Peranema

Peranema
Peranema sp.
Scientific classification Edit this classification
Domain: Eukaryota
Phylum: Euglenozoa
Class: Euglenida
Order: Peranemida
Family: Peranemidae
Genus: Peranema
Dujardin, 1841
Species

See text

Peranema is a genus of free-living phagotrophic euglenids (Euglenida; Euglenozoa; Excavata). There are more than 20 nominal species, varying in size between 8 and 200 micrometers.[1] Peranema cells are gliding flagellates found in freshwater lakes, ponds and ditches, and are often abundant at the bottom of stagnant pools rich in decaying organic material.[2] Although they belong to the class Euglenoidea, and are morphologically similar to the green Euglena, Peranema have no chloroplasts, and do not conduct autotrophy. Instead, they capture live prey, such as yeast, bacteria and other flagellates, consuming them with the help of a rigid feeding apparatus called a "rod-organ." Unlike the green euglenids, they lack both an eyespot (stigma), and the paraflagellar body (photoreceptor) that is normally coupled with that organelle.[3] However, while Peranema lack a localized photoreceptor, they do possess the light-sensitive protein rhodopsin, and respond to changes in light with a characteristic "curling behaviour."[4]

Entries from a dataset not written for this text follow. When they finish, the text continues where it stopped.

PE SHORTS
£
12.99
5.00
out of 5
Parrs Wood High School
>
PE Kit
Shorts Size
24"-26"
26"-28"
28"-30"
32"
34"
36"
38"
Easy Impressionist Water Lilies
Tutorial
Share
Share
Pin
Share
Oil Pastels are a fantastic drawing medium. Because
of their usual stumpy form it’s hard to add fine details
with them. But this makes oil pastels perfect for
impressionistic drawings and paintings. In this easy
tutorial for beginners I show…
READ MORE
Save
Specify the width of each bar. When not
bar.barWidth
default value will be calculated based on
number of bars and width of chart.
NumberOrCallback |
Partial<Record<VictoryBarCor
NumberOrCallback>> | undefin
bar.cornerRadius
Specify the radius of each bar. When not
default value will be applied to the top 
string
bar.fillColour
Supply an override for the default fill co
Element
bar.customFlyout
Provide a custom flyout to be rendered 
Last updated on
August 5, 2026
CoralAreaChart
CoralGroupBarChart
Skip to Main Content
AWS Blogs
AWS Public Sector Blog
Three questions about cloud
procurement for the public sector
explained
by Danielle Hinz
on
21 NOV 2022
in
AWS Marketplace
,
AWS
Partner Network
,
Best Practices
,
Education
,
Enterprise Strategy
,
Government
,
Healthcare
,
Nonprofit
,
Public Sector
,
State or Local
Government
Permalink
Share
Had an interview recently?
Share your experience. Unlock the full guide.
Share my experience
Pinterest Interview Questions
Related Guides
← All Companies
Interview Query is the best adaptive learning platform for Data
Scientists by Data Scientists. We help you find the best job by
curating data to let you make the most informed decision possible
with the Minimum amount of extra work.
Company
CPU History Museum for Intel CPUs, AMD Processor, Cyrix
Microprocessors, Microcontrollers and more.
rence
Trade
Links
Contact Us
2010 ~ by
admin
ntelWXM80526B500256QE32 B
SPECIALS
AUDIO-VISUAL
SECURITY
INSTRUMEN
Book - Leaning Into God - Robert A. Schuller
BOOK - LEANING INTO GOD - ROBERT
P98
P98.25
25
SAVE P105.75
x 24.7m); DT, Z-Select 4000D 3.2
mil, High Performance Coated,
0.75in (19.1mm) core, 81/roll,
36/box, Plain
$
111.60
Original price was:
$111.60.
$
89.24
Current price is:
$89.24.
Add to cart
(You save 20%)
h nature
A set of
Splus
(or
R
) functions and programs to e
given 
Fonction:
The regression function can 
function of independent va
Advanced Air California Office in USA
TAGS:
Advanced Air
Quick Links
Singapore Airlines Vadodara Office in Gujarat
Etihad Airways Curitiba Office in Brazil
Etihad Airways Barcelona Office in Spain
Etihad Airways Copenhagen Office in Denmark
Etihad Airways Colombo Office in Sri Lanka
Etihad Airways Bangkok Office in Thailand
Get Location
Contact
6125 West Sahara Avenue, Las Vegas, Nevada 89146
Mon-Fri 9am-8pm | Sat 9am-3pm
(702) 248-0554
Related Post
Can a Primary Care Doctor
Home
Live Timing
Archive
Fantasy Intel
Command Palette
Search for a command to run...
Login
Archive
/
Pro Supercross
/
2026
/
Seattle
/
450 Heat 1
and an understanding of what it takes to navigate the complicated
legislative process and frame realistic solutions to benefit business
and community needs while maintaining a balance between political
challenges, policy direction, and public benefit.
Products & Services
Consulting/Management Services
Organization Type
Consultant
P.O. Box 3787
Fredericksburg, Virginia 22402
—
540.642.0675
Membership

O.F. Müller's Vibrio strictus

The earliest record of a Peranema is in O.F. Müller's Animalcula Infusoria of 1786, which describes an "elongated linear" creature, "stretched out at the front." Müller named it Vibrio strictus, placing it among the "long-necked" infusoria, along with Lacrymaria olor and Dileptus.[5] The species Peranema trichophorum was seen and described in 1838 by C.G. Ehrenberg, who, like Müller before him, took the flagellum for a necklike extension of the body, and placed it in the ciliate genus Trachelius.[6] Peranema was correctly identified as a flagellate by Félix Dujardin, who created the genus in 1842, giving it the name Pyronema, for its pyriform (pear-shaped) body. However, because that name had already been applied to a genus of fungi, he amended the genus to Peranema, formed from the Greek πέρα (a leather purse or sack) and νήμα (a thread).[7] Unfortunately, this name had also been claimed earlier, for a genus of ferns first collected in Nepal. As a result, botanists, following the International Code of Botanical Nomenclature, customarily refer to the protist Peranema as Pseudoperanema; whereas protozoologists, following the International Code of Zoological Nomenclature, have continued to call the genus by the name Dujardin gave it.[8]

  1. ^ "Encyclopedia of Life".
  2. ^ Mast, SO (Mar–Apr 1912). "The reactions of the flagellate Peranema". Journal of Animal Behavior. 2 (2): 91–97. doi:10.1037/h0072097.
  3. ^ Brown, Virginius E. (1930). "The Cytology and Binary Fission of Peranema". Quarterly Journal of Microscopical Science. 2 (73): 6.
  4. ^ Saranak, Jureepan; Foster, Kenneth W. (2005). "Photoreceptor for Curling Behavior in Peranema trichophorum and Evolution of Eukaryotic Rhodopsins". Eukaryotic Cell. 4 (10): 1605–1612. doi:10.1128/EC.4.10.1605-1612.2005. PMC 1265905. PMID 16215167.
  5. ^ Müller, OF (1786). Animalcula Infusoria: Fluvia, Tilia et Marina. Hauniae, Typis N. Mölleri. pp. 71.
  6. ^ Saville-Kent, William (1882). A Manual of the Infusoria. Vol I. London: David Bogue.
  7. ^ Dujardin, Felix (1841). Histoire Naturelle des Zoophytes. Infusoires. Vol. I. Paris: Roret.
  8. ^ Patterson, David J.; Larsen, Jacob (January 1992). "A Perspective on Protistan Nomenclature". Journal of Eukaryotic Microbiology. 39 (1): 126. doi:10.1111/j.1550-7408.1992.tb01292.x.